“You don’t have to do it,” I say, nudging her.
“No. I want to. I have no intention of going back on my word.” She sets her lantern on the ground, takes the knife, and uses it to slit the skin of her palm.
“You will honor your promise regarding the Graces,” Laurel says, holding out her hand.
Aurora takes it, not an ounce of nerve showing. And then light erupts from their joined grip. A golden cord winds around their wrists, followed by a funnel of cold that gusts into the cell with a low groan. The lanterns gutter. Their cloaks snap in the current of wind. And then everything is still.

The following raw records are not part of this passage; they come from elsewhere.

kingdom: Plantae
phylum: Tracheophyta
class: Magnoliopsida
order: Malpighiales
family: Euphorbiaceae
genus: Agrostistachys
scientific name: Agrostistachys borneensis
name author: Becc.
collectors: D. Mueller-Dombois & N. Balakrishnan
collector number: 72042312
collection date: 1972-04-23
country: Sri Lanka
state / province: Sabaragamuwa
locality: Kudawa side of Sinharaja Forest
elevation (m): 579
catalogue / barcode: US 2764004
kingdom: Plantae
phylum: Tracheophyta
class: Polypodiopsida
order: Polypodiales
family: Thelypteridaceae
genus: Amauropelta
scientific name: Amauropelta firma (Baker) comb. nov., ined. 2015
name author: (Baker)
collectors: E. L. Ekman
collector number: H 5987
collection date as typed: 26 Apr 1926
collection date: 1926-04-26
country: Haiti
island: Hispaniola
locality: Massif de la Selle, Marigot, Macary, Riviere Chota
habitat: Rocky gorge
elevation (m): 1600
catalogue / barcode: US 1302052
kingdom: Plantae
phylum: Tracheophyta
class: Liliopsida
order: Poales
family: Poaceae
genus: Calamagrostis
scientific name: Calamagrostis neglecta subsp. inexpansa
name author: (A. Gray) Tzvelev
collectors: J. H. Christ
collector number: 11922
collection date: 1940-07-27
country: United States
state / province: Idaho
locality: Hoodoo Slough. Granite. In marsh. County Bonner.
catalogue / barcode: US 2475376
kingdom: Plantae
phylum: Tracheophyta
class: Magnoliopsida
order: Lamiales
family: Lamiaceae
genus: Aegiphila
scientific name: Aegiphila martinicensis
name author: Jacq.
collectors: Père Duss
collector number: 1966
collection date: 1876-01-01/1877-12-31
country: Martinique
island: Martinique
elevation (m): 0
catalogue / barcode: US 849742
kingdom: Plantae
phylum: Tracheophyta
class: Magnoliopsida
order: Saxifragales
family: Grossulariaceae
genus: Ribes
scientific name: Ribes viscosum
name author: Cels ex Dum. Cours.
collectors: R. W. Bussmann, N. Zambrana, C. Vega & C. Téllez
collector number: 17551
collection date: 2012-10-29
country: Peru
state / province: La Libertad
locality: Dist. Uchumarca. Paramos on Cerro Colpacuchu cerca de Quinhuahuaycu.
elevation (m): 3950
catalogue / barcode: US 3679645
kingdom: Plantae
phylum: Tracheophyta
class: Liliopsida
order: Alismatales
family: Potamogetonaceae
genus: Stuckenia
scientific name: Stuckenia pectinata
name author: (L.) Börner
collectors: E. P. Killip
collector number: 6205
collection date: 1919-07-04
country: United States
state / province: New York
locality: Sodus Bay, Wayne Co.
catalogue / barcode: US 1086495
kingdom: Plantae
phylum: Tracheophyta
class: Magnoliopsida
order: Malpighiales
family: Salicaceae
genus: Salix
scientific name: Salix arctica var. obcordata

“Now,” Laurel says to me once the gilded aura fades. “Let’s get you out of here.”
CHAPTER THIRTY-SEVEN
The guards are still drooling in their sleep when we tiptoe past them. We’d locked my cell door again and replaced the heavy key ring on the belt of its owner. Laurel even thought to bring me a fresh dress—stolen from the palace servants—and we arrange the one I’d been wearing so that it looked like I was curled up in the rancid straw. But we have no illusions. I have hours, if that, before they discover I’m gone. I can only hope Tarkin won’t punish Aurora for my escape.
My power is waning, depleted from the harrowing events of the last night, but I manage to Shift into one of the guards to emerge from the dungeons. And then find a shadowy alcove to transform into a Grace to exit the palace with Laurel. But my magic is stretched farther than I’ve ever pushed it, and with each step I’m afraid that I’ll lose the Shift and expose myself.
But it holds.
Laurel hails us a closed snow carriage and directs it to the Grace house nearest to the Common District checkpoint, as close as she can get to the black tower without raising suspicion. I let my Shift fall away as soon as the brocade curtains are drawn, sighing as my bones drift back into place.
“The princess will send for me again once she has something for you to curse,” Laurel says as the carriage sets off. “As you said, it will be too risky for her to come to you herself. I will bring it. To the black tower. Where you’ve been training in secret.”
Even in the charcoal dim of the carriage I can see the accusation etched in the angles of Laurel’s face.
I pick at the stitching on my sleeves. “Yes.”
“Alone?”
“Nearly.”
The carriage skids over a patch of ice and I catch myself on the hand strap before I’m thrown forward. Laurel crosses one leg over the other and drums her fingertips against her knees, waiting for me to say more. I don’t.
“I hope you know what you’re doing,” she says at last. Through a slit in the curtain, I watch the Grace District blur past. I wonder if it’s the last time I’ll see the pale brick fa?ades and snow-frosted poplars. “We’re in enough danger as it is.”
I want to tell her that I do. That Kal is our ally. He taught me what I needed to flee Tarkin’s dungeon. To control my power. But would she trust him? A prisoner locked in a tower since the War of the Fae. I keep the words back.
“You have nothing to worry about.”
“We have everything to worry about.” She snaps the curtain closed. “And if you don’t understand that, we’re in more trouble than I thought.”
* * *
—
I use the dregs of my power to Shift into a dirt-smudged errand boy in order to talk my way through the checkpoint at the Common District and then the main gates of Briar. I wanted to stop by Lavender House to rescue Callow. Even set Prince Markham free. But Laurel refused. My Lair is in ruins, she told me. The palace guard arrived shortly after I was sent to the dungeons. And my animals are gone.
A fresh lash of guilt scores my conscience. Callow. Is she in an alleyway, pecking at scraps of food? Is she dead? Laurel promises to look for her, but I’m not optimistic. Another life on my hands.
Kal is waiting for me in the black tower, his shadows gathering like storm clouds. After the dungeons, the king, Callow—I come undone.
My threadbare Shift dissolves. Sobs wrack my body. Kal doesn’t ask questions. He holds me, his icy body a comfort against the liquid fire of my own.
I don’t speak for a long time, only clutch at Kal’s chest. When I do, he listens. I keep nothing back, ashamed of myself for lying for so long. But he doesn’t chide me, as he should. Doesn’t rage. He pulls me closer, resting his chin on top of my head.
“I worried this would happen. And I suspected there was something with the princess.” He strokes my hair, the frost from his touch tingling on my scalp and stinging the inside of my nose. “But I am sorry you felt the need to lie to me.”